Depuis le début, sans l’avoir cherché, je ne travaille qu’avec des femmes. La couturière, la chef d’atelier, la fondatrice. Une coopérative de femmes qui font et transmettent.

Ce que ces rencontres m’ont appris

Ces trois femmes ont un point commun : elles ont toutes quitté un milieu professionnel structuré pour revenir au geste, à la matière, à la transmission d’un savoir-faire. Tuğba l’avocate. Sezen l’ingénieure commerciale. Yasemin la cadre pharmaceutique.
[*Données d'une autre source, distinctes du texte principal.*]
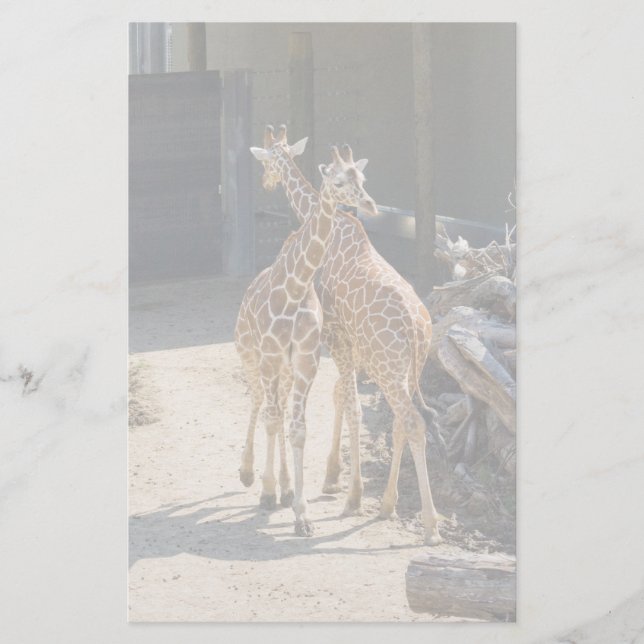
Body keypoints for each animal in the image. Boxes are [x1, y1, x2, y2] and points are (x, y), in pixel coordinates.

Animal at [235, 128, 377, 536]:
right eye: (338, 181)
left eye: (362, 177)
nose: (370, 204)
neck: (295, 288)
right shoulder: (272, 357)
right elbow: (274, 418)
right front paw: (269, 490)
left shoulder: (306, 360)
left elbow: (297, 426)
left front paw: (301, 512)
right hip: (252, 354)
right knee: (264, 405)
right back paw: (254, 476)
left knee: (292, 407)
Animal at [250, 125, 443, 545]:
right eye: (345, 180)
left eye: (268, 162)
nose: (266, 182)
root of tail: (418, 327)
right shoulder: (345, 344)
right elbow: (343, 398)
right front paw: (338, 480)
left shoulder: (335, 336)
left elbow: (348, 403)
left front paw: (344, 489)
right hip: (408, 370)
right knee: (401, 423)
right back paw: (388, 505)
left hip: (388, 368)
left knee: (411, 422)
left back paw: (430, 525)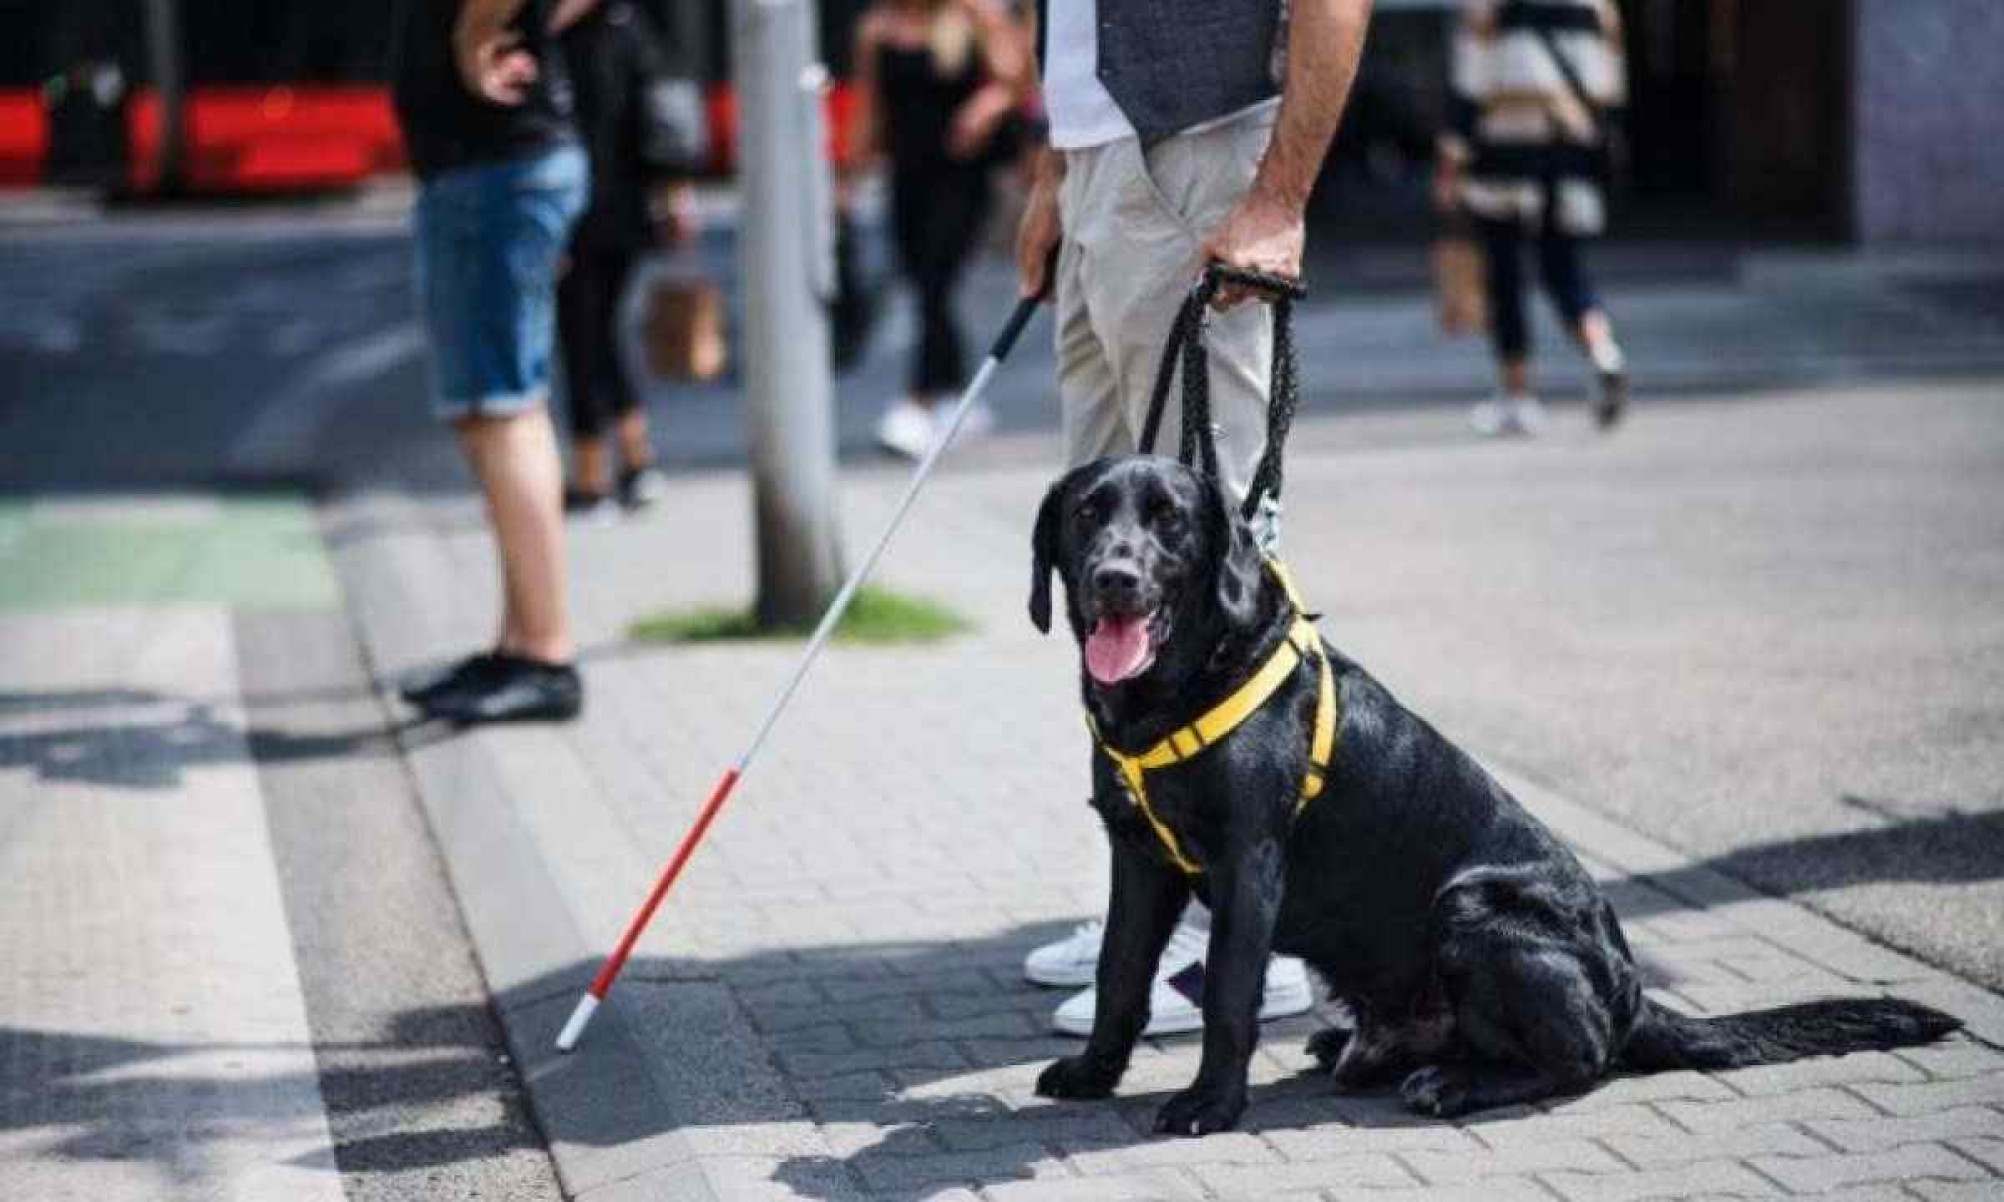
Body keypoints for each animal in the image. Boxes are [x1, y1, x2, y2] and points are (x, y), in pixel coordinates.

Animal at [1034, 458, 1955, 1137]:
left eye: (1169, 519)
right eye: (1087, 513)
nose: (1114, 578)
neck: (1177, 691)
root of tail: (1631, 995)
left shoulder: (1247, 865)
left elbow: (1228, 993)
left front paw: (1210, 1105)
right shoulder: (1138, 859)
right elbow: (1119, 974)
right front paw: (1092, 1073)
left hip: (1474, 907)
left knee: (1583, 1060)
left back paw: (1454, 1083)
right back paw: (1359, 1046)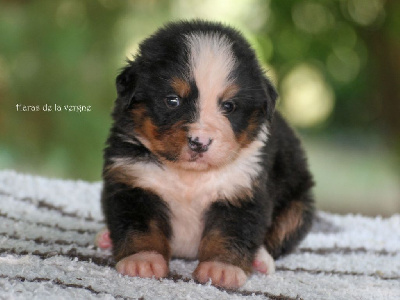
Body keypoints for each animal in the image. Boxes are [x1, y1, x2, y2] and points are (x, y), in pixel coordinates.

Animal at [97, 19, 316, 290]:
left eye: (229, 106)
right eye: (173, 100)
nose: (199, 142)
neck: (190, 176)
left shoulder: (241, 190)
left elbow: (230, 233)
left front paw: (222, 269)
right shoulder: (134, 182)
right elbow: (141, 227)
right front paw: (142, 260)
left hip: (298, 206)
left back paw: (260, 260)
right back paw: (106, 237)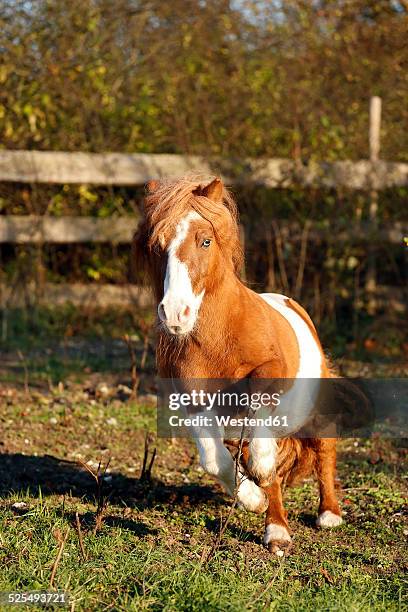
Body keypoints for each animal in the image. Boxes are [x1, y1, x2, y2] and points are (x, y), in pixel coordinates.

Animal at [133, 175, 342, 552]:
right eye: (156, 246)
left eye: (205, 240)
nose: (175, 314)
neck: (219, 341)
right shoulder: (194, 403)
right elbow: (215, 461)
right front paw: (251, 498)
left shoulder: (271, 371)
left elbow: (260, 412)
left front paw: (260, 465)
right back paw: (276, 530)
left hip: (316, 407)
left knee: (324, 446)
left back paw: (328, 514)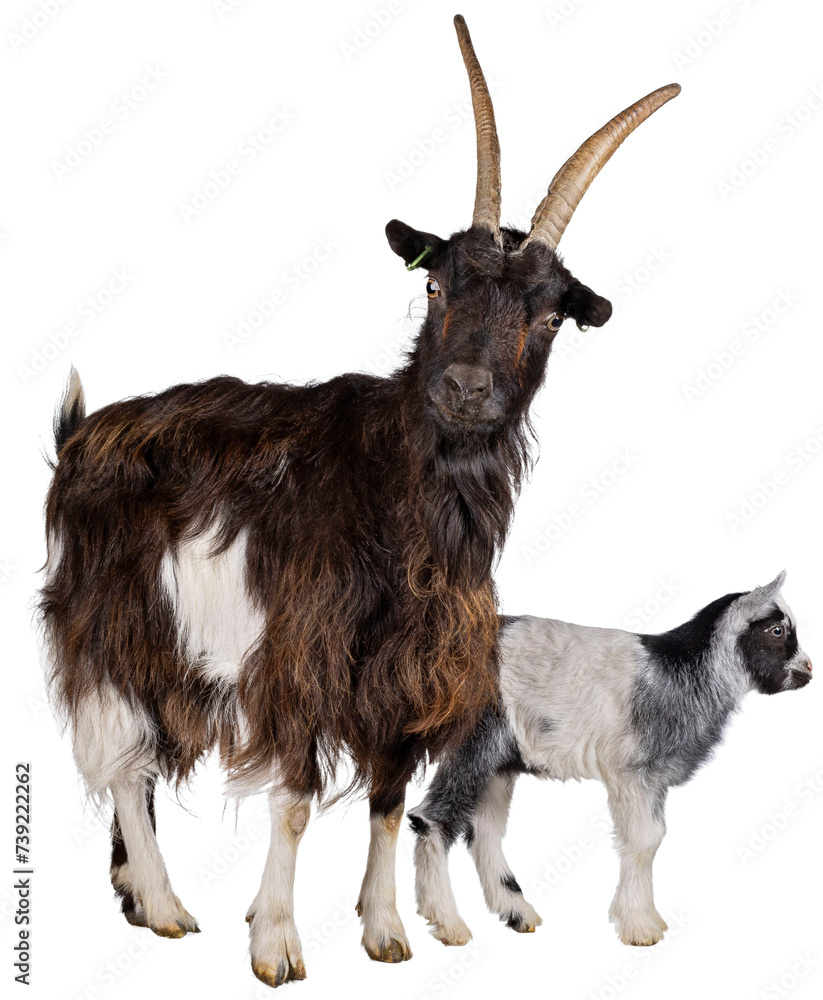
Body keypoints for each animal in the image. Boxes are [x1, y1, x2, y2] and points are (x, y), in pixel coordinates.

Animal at [39, 15, 679, 987]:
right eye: (436, 284)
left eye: (548, 316)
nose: (462, 388)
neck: (399, 497)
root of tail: (80, 433)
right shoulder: (299, 657)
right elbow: (297, 800)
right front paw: (274, 944)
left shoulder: (407, 674)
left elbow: (384, 798)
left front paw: (385, 932)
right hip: (108, 624)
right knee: (120, 758)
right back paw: (166, 905)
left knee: (141, 763)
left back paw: (140, 900)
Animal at [410, 572, 812, 948]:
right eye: (777, 630)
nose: (807, 671)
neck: (683, 673)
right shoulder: (629, 772)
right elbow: (644, 840)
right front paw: (639, 928)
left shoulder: (654, 779)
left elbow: (655, 837)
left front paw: (646, 918)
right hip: (473, 743)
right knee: (431, 819)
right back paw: (449, 924)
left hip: (499, 761)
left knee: (485, 831)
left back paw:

Chacune à sa façon m’a appris quelque chose sur la valeur d’un objet fait à la main. Sur le temps qu’il faut pour qu’une chose soit bien faite. Sur ce que signifie choisir ses fournisseurs non pas uniquement sur un catalogue, mais sur un feeling, une rencontre, une histoire commune.

Ces produits ne sont plus dans mon catalogue aujourd’hui. Mais cette façon d’aller chercher, d’aller voir, de comprendre ce qui se passe derrière chaque pièce — elle est restée. Elle est au cœur de chaque collection émaillée que je vous propose depuis.